Step 6: Discontinuation of self-isolation
- Accumulating evidence supports ending isolation and precautions for persons with COVID-19 using a symptom-based strategy.
- Available data indicate that persons with mild to moderate COVID-19 remain infectious no longer than 10 days after symptom onset.
- Persons with more severe to critical illness or who are severely immunocompromised are likely to remain infectious and need to continue isolation and precautions up to 20 days after symptom onset.
- More information on the duration of isolation and precautions recommended to prevent transmission of SARS-CoV-2 to others can be found here.
- CDC guidance included in Box 3 provides a framework for decision-making. However, decisions are determined at the local level and should be communicated clearly to a client.
- Decisions about return to work for healthcare providers with confirmed or suspected COVID-19 should be made in the context of local circumstances. CDC guidance is available to help occupational health programs and public health officials make these decisions.
Box 3. Criteria for ending isolation if not in a healthcare setting
For people with mild to moderate* COVID-19 or its symptoms who are recovering at home (or other non-hospital setting) to determine if they are no longer contagious, can leave their “sick room” and home when:
- At least 10 days have passed since their symptoms first appeared
- They are free of fever for at least 24 hours (that is 1 full day of no fever) without the use of medicine that reduces fevers
- Other symptoms have improved (for example, cough or shortness of breath have improved)
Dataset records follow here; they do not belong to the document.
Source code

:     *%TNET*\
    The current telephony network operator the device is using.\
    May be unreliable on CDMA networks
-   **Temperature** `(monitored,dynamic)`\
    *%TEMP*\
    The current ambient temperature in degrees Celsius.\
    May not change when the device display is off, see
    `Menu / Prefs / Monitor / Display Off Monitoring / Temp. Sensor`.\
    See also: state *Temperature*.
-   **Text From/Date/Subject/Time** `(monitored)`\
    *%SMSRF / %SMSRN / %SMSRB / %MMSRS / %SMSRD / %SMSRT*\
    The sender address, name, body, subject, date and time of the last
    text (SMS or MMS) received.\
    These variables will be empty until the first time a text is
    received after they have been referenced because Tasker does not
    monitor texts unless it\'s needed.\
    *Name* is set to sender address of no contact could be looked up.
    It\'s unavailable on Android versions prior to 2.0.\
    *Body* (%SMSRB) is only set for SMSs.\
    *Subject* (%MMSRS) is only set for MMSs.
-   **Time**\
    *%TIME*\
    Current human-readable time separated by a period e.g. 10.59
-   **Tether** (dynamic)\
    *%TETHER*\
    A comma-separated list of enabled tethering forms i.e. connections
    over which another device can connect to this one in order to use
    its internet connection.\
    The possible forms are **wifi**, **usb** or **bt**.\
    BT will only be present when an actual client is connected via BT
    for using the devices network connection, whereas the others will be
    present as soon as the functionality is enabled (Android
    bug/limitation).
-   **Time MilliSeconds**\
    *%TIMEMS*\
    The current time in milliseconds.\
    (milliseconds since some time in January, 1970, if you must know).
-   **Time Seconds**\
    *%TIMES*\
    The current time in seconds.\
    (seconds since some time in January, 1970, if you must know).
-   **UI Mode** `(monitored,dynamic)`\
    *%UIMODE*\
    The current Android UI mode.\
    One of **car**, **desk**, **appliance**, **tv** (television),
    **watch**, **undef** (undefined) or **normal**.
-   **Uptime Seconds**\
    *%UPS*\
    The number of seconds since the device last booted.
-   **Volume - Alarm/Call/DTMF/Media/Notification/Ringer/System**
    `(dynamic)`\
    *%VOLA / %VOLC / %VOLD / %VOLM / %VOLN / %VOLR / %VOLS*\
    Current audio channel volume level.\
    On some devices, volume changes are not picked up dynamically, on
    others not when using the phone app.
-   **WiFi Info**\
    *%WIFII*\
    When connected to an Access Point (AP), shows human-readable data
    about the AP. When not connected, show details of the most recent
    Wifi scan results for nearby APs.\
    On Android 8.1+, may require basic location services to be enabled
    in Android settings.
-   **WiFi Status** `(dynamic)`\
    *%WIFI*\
* A limited number of persons with severe illness may produce replication-competent virus beyond 10 days that may warrant extending duration of isolation and precautions for up to 20 days after symptom onset; consider consultation with infection control experts
For persons who never develop symptoms of COVID-19:
- isolation and other precautions can be discontinued 10 days after the date of their first positive RT-PCR test for SARS-CoV-2 RNA.
For persons who are severely immunocompromised:
- a test-based strategy could be considered in consultation with infectious diseases experts.